LONDON – The Kenyan athletics team at the London Olympics is the best ever and can win 12 golds and 36 medals in all over the next two weeks, coach Julius Kirwa said on Wednesday.

The East African nation enjoyed their best showing at an Olympics four years ago in Beijing with all of their 16 medals coming on the track, but only six of them were gold.

The last nation to win 12 or more golds in the track and field competition at an Olympics was the United States, who won 13 on home soil at the 1996 Atlanta Games.

“We are ready for this Olympics and we are going for a record medal haul. I have the best team ever in Kenya’s Olympics history,” Kirwa told Reuters.

“That is what we are looking at. At least 12 gold medals, including the elusive 10,000m men’s title.

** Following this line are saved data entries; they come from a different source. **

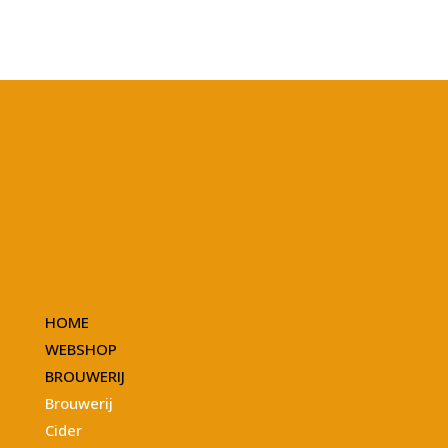
HOME
WEBSHOP
BROUWERIJ
Brouwerij
Cider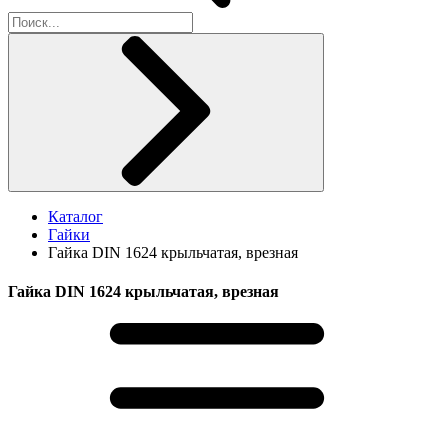
Каталог
Гайки
Гайка DIN 1624 крыльчатая, врезная
Гайка DIN 1624 крыльчатая, врезная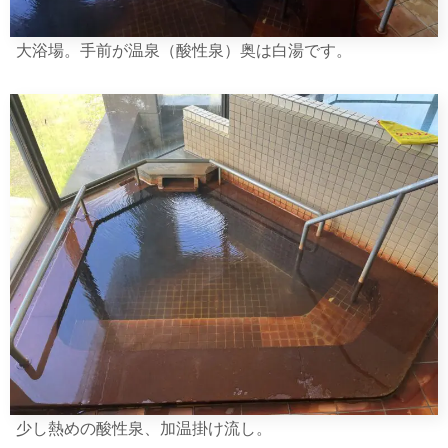
大浴場。手前が温泉（酸性泉）奥は白湯です。
少し熱めの酸性泉、加温掛け流し。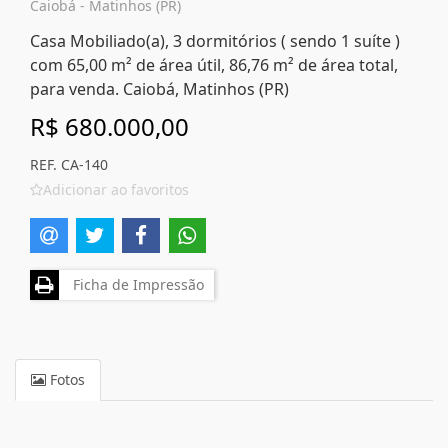
Caiobá - Matinhos (PR)
Casa Mobiliado(a), 3 dormitórios ( sendo 1 suíte )
com 65,00 m² de área útil, 86,76 m² de área total,
para venda. Caiobá, Matinhos (PR)
R$ 680.000,00
REF. CA-140
Adicionar ao favoritos
Ficha de Impressão
Fotos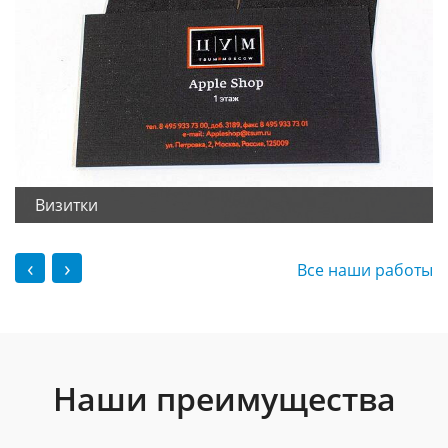
Визитки
‹
›
Все наши работы
Наши преимущества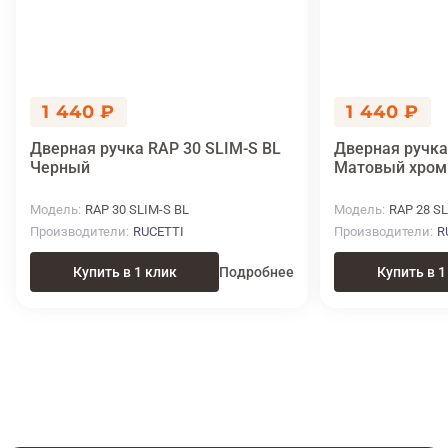
1 440 ₽
1 440 ₽
Дверная ручка RAP 30 SLIM-S BL
Дверная ручка
Черный
Матовый хром
Модель
RAP 30 SLIM-S BL
Модель
RAP 28 S
Производители
RUCETTI
Производители
R
Купить в 1 клик
Подробнее
Купить в 1
Итоговая цена
Купить
7 190 ₽
в 1 клик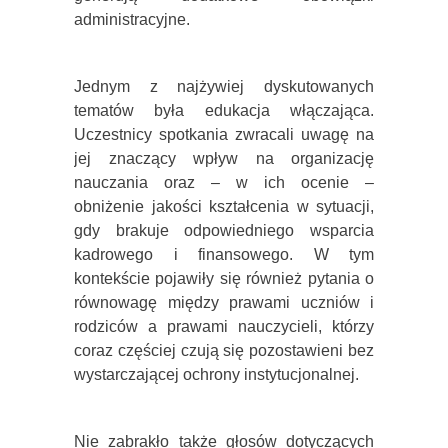
administracyjne.
Jednym z najżywiej dyskutowanych
tematów była edukacja włączająca.
Uczestnicy spotkania zwracali uwagę na
jej znaczący wpływ na organizację
nauczania oraz – w ich ocenie –
obniżenie jakości kształcenia w sytuacji,
gdy brakuje odpowiedniego wsparcia
kadrowego i finansowego. W tym
kontekście pojawiły się również pytania o
równowagę między prawami uczniów i
rodziców a prawami nauczycieli, którzy
coraz częściej czują się pozostawieni bez
wystarczającej ochrony instytucjonalnej.
Nie zabrakło także głosów dotyczących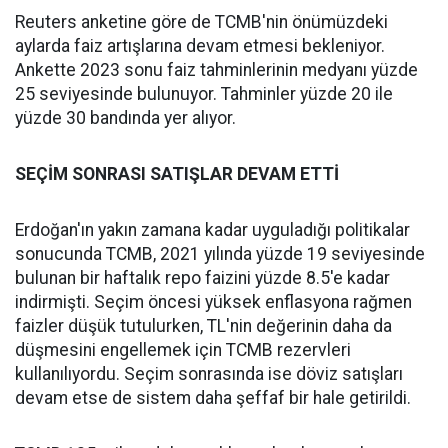
Reuters anketine göre de TCMB'nin önümüzdeki
aylarda faiz artışlarına devam etmesi bekleniyor.
Ankette 2023 sonu faiz tahminlerinin medyanı yüzde
25 seviyesinde bulunuyor. Tahminler yüzde 20 ile
yüzde 30 bandında yer alıyor.
SEÇİM SONRASI SATIŞLAR DEVAM ETTİ
Erdoğan'ın yakın zamana kadar uyguladığı politikalar
sonucunda TCMB, 2021 yılında yüzde 19 seviyesinde
bulunan bir haftalık repo faizini yüzde 8.5'e kadar
indirmişti. Seçim öncesi yüksek enflasyona rağmen
faizler düşük tutulurken, TL'nin değerinin daha da
düşmesini engellemek için TCMB rezervleri
kullanılıyordu. Seçim sonrasında ise döviz satışları
devam etse de sistem daha şeffaf bir hale getirildi.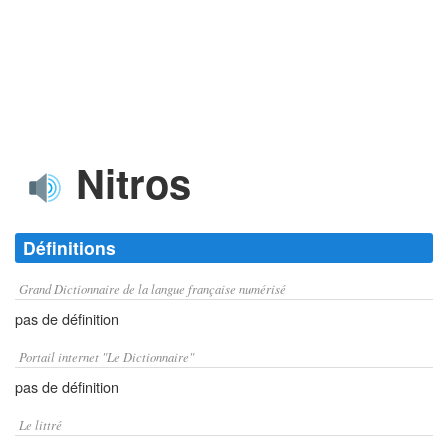
Nitros
Définitions
Grand Dictionnaire de la langue française numérisé
pas de définition
Portail internet "Le Dictionnaire"
pas de définition
Le littré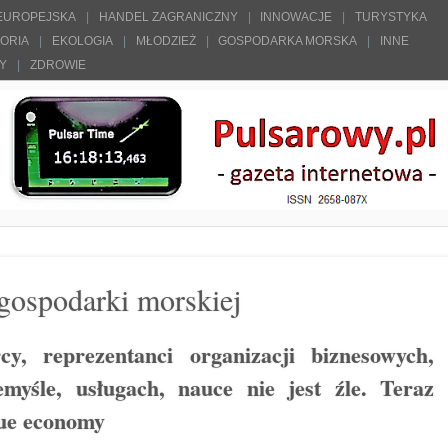
 EUROPEJSKA
HANDEL ZAGRANICZNY
INNOWACJE
TURYSTYKA
TORIA
EKOLOGIA
MŁODZIEŻ
GOSPODARKA MORSKA
INNE
ŁY
ZDROWIE
j gospodarki morskiej
cy, reprezentanci organizacji biznesowych,
myśle, usługach, nauce nie jest źle. Teraz
lue economy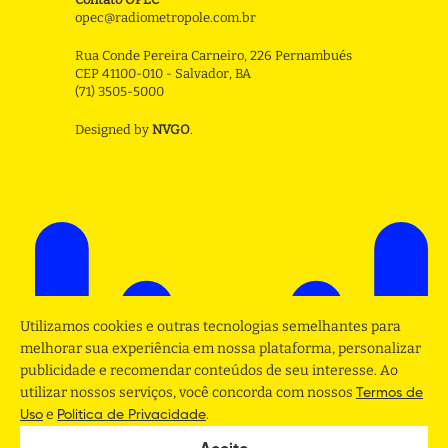
opec@radiometropole.com.br
Rua Conde Pereira Carneiro, 226 Pernambués
CEP 41100-010 - Salvador, BA
(71) 3505-5000
Designed by
NVGO
.
Utilizamos cookies e outras tecnologias semelhantes para
melhorar sua experiência em nossa plataforma, personalizar
publicidade e recomendar conteúdos de seu interesse. Ao
utilizar nossos serviços, você concorda com nossos
Termos de
e
.
Uso
Politica de Privacidade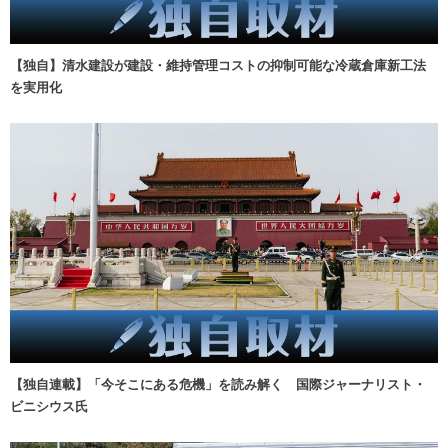
【独自】清水建設が建設・維持管理コストの抑制可能な冷蔵倉庫新工法
を実用化
【独自連載】「今そこにある危機」を読み解く 国際ジャーナリスト・
ビニシウス氏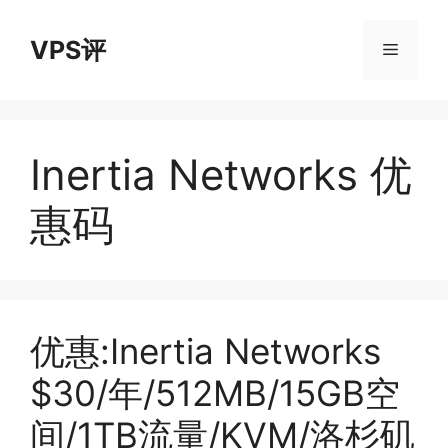
跳
至
VPS评
菜
内
容
单
Inertia Networks 优
惠码
优惠:Inertia Networks
$30/年/512MB/15GB空
间/1TB流量/KVM/洛杉矶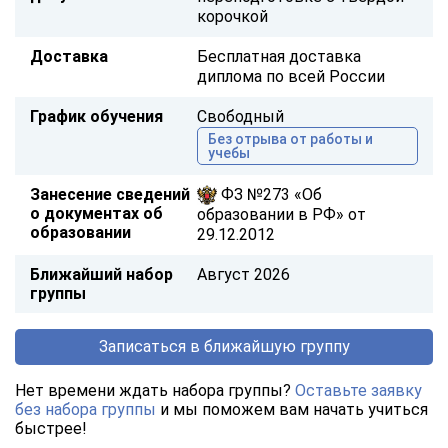
корочкой
Доставка
Бесплатная доставка
диплома по всей России
График обучения
Свободный
Без отрыва от работы и
учебы
Занесение сведений
ФЗ №273 «Об
о документах об
образовании в РФ» от
образовании
29.12.2012
Ближайший набор
Август 2026
группы
Записаться в ближайшую группу
Нет времени ждать набора группы?
Оставьте заявку
без набора группы
и мы поможем вам начать учиться
быстрее!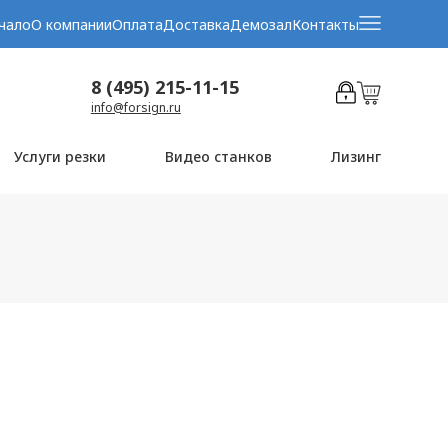
чало
О компании
Оплата
Доставка
Демозал
Контакты
8 (495) 215-11-15
info@forsign.ru
Услуги резки
Видео станков
Лизинг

As for the overall medal tally, you can multiply that by three,” Kirwa boasted as his charges took light training inside a leisure park in East London.

Kenya have not won the men’s 10,000m since the Mexico Olympics in 1968 and world bronze medallist Moses Masai and world leader Wilson Kiprop are their best hopes of upsetting Ethiopia’s Kenenisa Bekele’s bid for a third straight gold.

Kirwa was no less confident that his team captain, world 800m champion David Rudisha, would better his own world record at the Games.

There are strong Kenyan gold medal hopes in most of the other middle and long distance events, not least Vivian Cheruiyot who will be bidding to match the 5,000-10,000m double she achieved at last year’s world championships.

The coach said training back in Kenya had been better preparation for the Games than had they succumbed to demands by officials to go to Bristol for a pre-Olympic camp.

“Even right now, we have some of our athletes training in Kenya. They will come after a week when they are fully fit for the Games,” he said.

Six male athletes, three marathon runners training at altitude and three 5,000m runners preparing in Nairobi, remain in Kenya.

The athletics programme starts on Friday at the Olympic Stadium and ends on August 12 with the men’s marathon, in which Kenya’s London marathon champion William Kipsang is one of the favourites for gold.